++++ BRANO FORNITO
Inquinamento globale. L’esigenza sempre più urgente di una collaborazione effettiva tra i governi dei vari Paesi

Non ci si riferisce soltanto ad una diffusione massiva, nelle varie aree geografiche, delle sorgenti inquinanti. Si fa purtroppo riferimento anche agli effetti nocivi “a distanza” che ogni fonte d’inquinamento di fatto produce

Che l’inquinamento ambientale sia ormai diventato un problema planetario globale è, purtroppo, cosa nota. Tra altre cause, ne sono responsabili anche l’internazionalizzazione dei commerci e la circolazione degli inquinanti. Del resto, i dati delle ricerche in questo ambito parlano chiaro e, impietosamente, denunciano l’esigenza sempre più urgente di una collaborazione effettiva e sostanziale tra i governi dei vari Paesi, per affrontare insieme questo problema.
Quando si parla di “inquinamento globale” non ci si riferisce soltanto ad una diffusione massiva, nelle varie aree geografiche, delle sorgenti inquinanti. Si fa purtroppo riferimento anche agli effetti nocivi “a distanza” che ogni fonte d’inquinamento di fatto produce. Così che gli agenti inquinanti presenti in una determinata regione spesso diventano causa di danni e morti premature in gran numero anche in altri Paesi molto distanti. Queste sono dovute ad inquinanti prodotti in un altro Paese o associate a beni e servizi prodotti in una regione per essere consumati in un’altra. Lo dimostrano i dati davvero allarmanti di un recente studio (pubblicato su “Nature”), prodotto da un team internazionale di ricercatori, coordinati da Qiang Zhang, dell’Università di Tsinghua a Pechino, in Cina.
++++++++
++++ DATI FORNITI
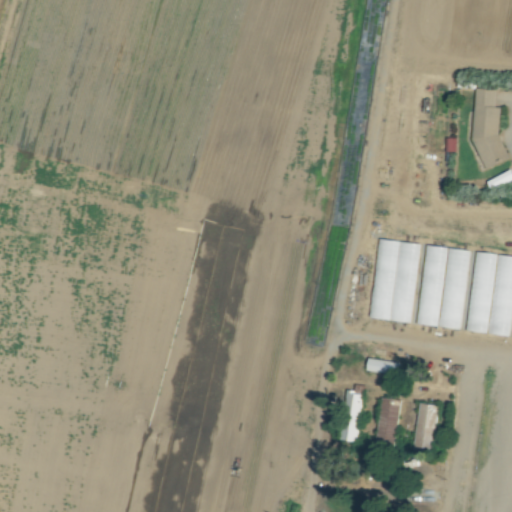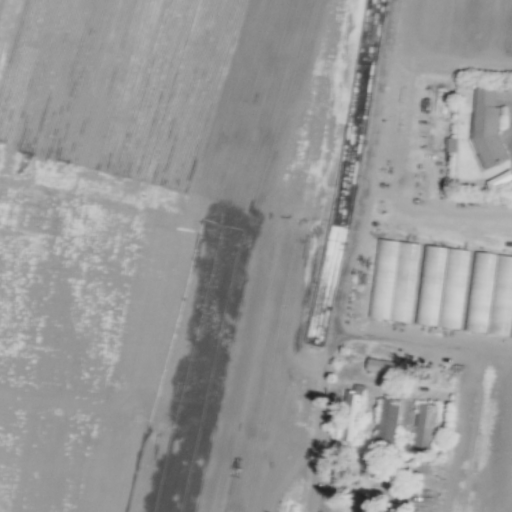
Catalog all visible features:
building: (488, 128)
building: (393, 280)
building: (441, 287)
road: (334, 337)
building: (383, 366)
building: (352, 416)
building: (388, 421)
building: (425, 426)
road: (509, 464)
road: (504, 470)
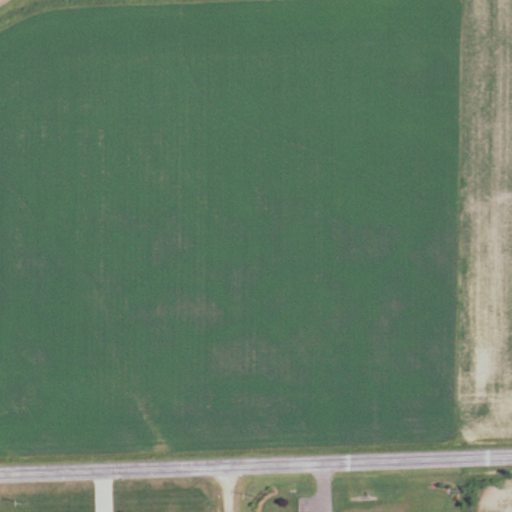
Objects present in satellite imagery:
road: (256, 462)
road: (222, 488)
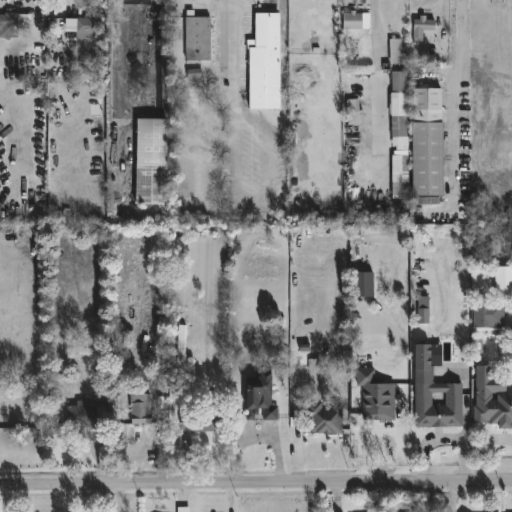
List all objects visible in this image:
building: (356, 21)
building: (9, 24)
building: (12, 25)
building: (88, 25)
building: (84, 27)
building: (424, 27)
road: (375, 28)
building: (422, 28)
building: (199, 37)
building: (197, 39)
building: (395, 51)
road: (116, 57)
road: (237, 57)
building: (267, 61)
building: (264, 63)
building: (194, 73)
building: (401, 81)
road: (457, 89)
building: (399, 109)
building: (352, 112)
building: (402, 128)
building: (431, 141)
building: (427, 147)
building: (155, 159)
building: (151, 161)
building: (399, 174)
building: (503, 282)
building: (363, 284)
building: (491, 314)
building: (488, 315)
building: (423, 316)
building: (115, 331)
building: (181, 344)
building: (313, 364)
building: (261, 393)
building: (434, 395)
building: (437, 395)
building: (260, 396)
building: (376, 397)
building: (491, 399)
building: (492, 400)
building: (140, 409)
building: (142, 409)
building: (86, 416)
building: (83, 417)
building: (324, 418)
building: (329, 418)
building: (197, 421)
building: (199, 421)
building: (384, 421)
road: (256, 488)
building: (183, 509)
building: (185, 509)
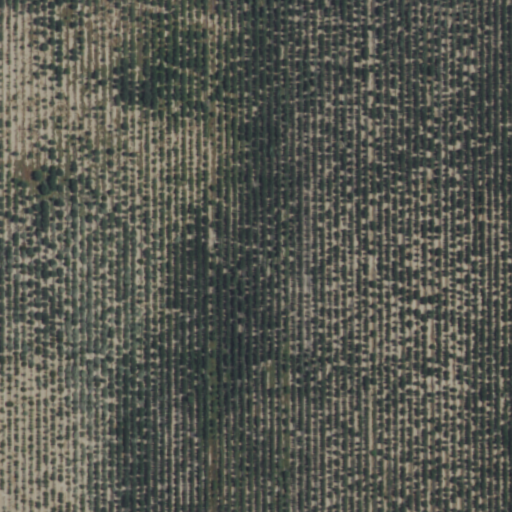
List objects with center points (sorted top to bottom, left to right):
crop: (255, 255)
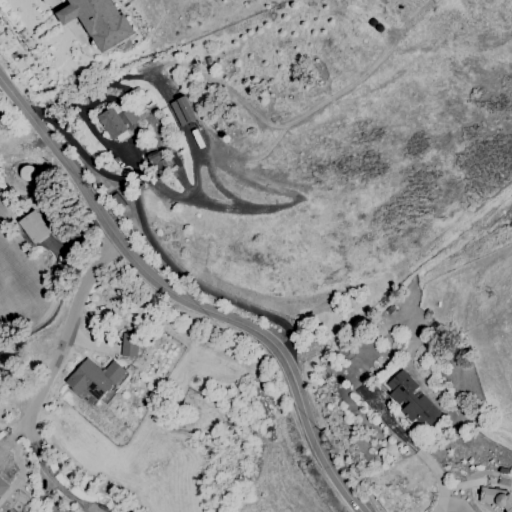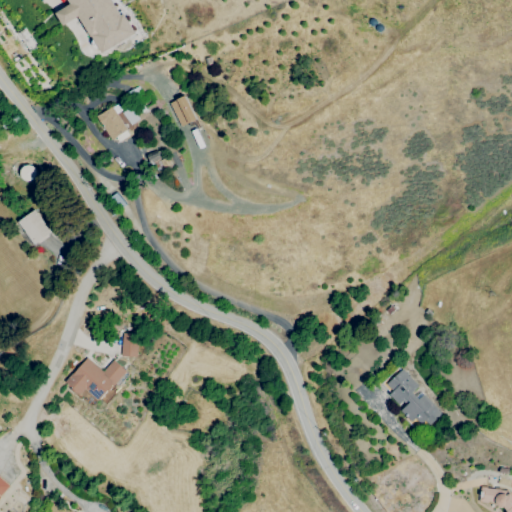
++++++++
● CONSEGNA
Prosegui il brano sull'inquinamento globale, ripartendo subito dopo la sua ultima frase.

● SOLUZIONE
Come si sa, uno degli agenti inquinanti più “temibili” è il particolato fine con diametro inferiore a 2,5 micron (PM 2,5). Basti pensare che, solo nel 2007, esso è stato causa nel mondo di quasi tre milioni e mezzo di morti premature! Di queste, 411.000 (cioè, circa il 12%) sono accadute per effetto di agenti inquinanti prodotti in un altro Paese, mentre 762.000 (pari a circa il 22%) sono associate a beni e servizi prodotti in una regione per essere consumati in un’altra.
La “temibilità” del PM 2,5 è giustificata da varie ragioni. Anzitutto la sua vasta diffusione, essendo prodotto dal processo di combustione dei veicoli, degli impianti che producono energia, degli impianti di riscaldamento e da molte attività industriali. Inoltre, esso comporta gravi rischi per la salute, poiché rimane a lungo nell’atmosfera ed è in grado di penetrare in profondità nell’apparato respiratorio umano.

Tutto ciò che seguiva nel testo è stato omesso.